*** Opening of Text shown ***

We might imagine that a couple of million years between ourselves and our nearest recognisably animal ancestor would be enough to evolve distinctly human characteristics, but the work of Desmond Morris in The Naked Ape has only shown how similar our behaviour is to that of other animals, and how the distinctive characteristics we do have can be explained by the same evolutionary pressures that affect every creature on the planet.
Whereas previous generations, such as the Victorians, went to extraordinary lengths to deny our animal nature, ruling a whole raft of activities and body parts outside the realm of polite conversation, we consistently make the argumentum ab natura, the argument from nature.
Those who oppose same-sex relationships have to account for the fact that they have been observed in over 450 animal species. Around one in 12 rams are thought to be homosexual. Those who harrumph about breastfeeding in public are reminded that it is a bodily function and thus entirely natural. Activities which the Victorians would publicly deny ever happened are explained by appeals to the animal world which the ancients would have seen as irrelevant: that what is natural for animals is natural for humans.

*** Close of Text shown ***

Continue the passage about humans' animal nature and the argument from nature, picking up right after its final sentence.

*** Opening of Material supplied ***

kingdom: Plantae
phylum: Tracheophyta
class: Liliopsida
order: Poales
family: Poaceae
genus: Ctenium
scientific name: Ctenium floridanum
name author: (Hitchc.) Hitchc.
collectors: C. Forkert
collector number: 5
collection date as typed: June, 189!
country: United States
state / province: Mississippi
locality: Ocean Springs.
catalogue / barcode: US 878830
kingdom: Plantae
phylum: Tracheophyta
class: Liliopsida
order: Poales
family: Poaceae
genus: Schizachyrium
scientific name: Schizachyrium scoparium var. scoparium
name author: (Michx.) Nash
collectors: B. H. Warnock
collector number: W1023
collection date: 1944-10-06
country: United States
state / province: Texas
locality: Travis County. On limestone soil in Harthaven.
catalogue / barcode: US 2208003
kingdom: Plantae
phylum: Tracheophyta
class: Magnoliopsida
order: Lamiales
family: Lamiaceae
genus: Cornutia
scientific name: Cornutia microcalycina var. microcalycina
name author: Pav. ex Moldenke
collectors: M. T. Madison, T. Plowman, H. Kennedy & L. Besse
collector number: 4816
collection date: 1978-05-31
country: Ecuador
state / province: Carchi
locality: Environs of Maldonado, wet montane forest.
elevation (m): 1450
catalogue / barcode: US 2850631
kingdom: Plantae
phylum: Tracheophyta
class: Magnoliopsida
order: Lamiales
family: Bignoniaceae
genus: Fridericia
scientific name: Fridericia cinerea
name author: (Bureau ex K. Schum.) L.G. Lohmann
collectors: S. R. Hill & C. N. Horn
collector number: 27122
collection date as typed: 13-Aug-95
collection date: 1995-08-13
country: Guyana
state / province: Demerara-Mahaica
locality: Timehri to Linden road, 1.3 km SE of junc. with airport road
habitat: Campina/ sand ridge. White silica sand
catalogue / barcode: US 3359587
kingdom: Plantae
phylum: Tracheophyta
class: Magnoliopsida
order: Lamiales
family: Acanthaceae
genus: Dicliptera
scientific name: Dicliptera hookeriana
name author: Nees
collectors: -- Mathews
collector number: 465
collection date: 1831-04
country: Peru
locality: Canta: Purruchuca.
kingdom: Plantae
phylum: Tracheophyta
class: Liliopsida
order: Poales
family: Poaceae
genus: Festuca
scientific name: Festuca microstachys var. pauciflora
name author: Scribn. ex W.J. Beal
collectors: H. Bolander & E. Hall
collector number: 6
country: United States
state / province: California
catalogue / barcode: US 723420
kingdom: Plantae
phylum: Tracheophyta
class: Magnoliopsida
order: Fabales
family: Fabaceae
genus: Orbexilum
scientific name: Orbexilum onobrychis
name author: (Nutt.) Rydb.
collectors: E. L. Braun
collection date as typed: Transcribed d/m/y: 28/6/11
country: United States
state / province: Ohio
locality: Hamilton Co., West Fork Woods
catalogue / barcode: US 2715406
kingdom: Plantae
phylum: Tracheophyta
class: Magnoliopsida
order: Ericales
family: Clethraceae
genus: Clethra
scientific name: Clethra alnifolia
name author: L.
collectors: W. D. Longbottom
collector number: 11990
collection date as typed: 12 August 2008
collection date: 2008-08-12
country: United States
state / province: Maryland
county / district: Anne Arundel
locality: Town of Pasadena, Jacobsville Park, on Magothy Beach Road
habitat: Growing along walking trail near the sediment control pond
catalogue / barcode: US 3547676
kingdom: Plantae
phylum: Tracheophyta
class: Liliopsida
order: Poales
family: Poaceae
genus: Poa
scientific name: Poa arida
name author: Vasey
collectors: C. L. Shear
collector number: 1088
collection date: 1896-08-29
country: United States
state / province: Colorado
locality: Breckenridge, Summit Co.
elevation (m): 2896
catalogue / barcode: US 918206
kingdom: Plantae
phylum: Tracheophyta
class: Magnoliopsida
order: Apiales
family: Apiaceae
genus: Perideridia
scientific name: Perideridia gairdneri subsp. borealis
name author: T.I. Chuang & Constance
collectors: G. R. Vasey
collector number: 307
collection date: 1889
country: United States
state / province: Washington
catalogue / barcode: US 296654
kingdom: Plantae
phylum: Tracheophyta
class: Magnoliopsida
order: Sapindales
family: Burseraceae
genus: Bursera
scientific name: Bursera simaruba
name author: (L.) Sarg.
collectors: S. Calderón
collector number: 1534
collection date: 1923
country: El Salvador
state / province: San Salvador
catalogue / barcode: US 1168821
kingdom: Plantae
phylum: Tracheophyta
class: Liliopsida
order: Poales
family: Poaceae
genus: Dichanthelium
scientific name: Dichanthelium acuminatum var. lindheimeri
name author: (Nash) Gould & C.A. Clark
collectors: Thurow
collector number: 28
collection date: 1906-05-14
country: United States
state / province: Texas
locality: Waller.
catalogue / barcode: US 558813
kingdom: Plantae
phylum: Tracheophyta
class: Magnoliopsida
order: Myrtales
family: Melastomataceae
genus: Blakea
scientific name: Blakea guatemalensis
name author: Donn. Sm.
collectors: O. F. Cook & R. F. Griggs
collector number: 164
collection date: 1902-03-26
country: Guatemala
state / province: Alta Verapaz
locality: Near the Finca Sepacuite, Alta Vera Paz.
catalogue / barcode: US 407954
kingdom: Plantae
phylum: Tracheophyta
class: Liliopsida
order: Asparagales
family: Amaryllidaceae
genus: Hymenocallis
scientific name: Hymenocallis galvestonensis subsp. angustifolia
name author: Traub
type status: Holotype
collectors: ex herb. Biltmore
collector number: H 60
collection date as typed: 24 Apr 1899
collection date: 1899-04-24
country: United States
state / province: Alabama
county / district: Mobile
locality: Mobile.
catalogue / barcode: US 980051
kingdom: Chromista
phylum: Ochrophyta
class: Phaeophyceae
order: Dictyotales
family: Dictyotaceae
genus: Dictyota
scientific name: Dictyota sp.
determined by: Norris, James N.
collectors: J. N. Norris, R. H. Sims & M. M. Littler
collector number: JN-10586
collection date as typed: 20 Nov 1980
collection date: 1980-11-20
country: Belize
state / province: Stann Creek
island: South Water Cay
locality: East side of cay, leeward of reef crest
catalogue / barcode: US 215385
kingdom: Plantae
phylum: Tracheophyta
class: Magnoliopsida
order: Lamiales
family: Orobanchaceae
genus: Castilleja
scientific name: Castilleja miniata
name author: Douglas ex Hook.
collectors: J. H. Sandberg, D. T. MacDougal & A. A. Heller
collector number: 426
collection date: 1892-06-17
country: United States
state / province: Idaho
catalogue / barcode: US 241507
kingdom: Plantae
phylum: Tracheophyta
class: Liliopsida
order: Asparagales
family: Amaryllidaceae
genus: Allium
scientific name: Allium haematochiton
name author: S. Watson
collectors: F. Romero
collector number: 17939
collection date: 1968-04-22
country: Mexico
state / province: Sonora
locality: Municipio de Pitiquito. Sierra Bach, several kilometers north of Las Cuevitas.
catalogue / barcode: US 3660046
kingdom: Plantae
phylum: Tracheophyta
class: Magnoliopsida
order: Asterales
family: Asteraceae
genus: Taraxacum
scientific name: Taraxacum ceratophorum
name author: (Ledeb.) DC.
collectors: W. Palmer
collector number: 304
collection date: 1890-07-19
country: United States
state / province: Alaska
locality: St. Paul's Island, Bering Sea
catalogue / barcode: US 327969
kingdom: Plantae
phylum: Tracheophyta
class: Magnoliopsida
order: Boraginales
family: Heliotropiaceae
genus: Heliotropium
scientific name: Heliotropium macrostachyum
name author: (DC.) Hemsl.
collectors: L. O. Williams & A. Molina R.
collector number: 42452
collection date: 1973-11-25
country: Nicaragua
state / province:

*** Close of Material supplied ***

__Exercise response__:
Contrast this attitude with those of ancient Greece. The Greek Cynics abandoned most possessions, lived on the streets and did everything in public. Noting the similarity between this lifestyle and that of stray dogs, the Greeks described them as kunikoi “dog-like” as a term of abuse.
If humans have come to seem more animal, so animals have come to seem more human as characteristics thought to be uniquely ours have been discovered to be rather more widespread. Epictetus thought that Reason was distinctly human: “Two elements are combined in our creation, the body, which we share with beasts; and reason and good judgement which we share with the gods.” He depicts Zeus apologising for only giving us a fragment of the divine logos on the grounds that our fragile bodies could not handle any more. Even that small amount, however, is enough to distinguish us from every other species. By contrast, modern scientists can show countless examples of complex problem-solving behaviours in a range of species from birds to wolves.
Consciousness was once thought to be uniquely human, but is now believed to exist in animals from dolphins to crows. Crows appear to be able to pass the mirror test—an ability human infants do not generally acquire before the age of about two years old.
Language might be uniquely human. What cannot be doubted, however, is that animals can communicate—as anyone with a hungry pet can attest—and they can do so in complex ways, such as the dances bees perform to inform their hive-mates of the location of nectar-bearing flowers.
If the dividing line between us and the animals is less distinct than it once was and we are happy to recognise this under many circumstances, why should we value our fellow humans more highly than animals?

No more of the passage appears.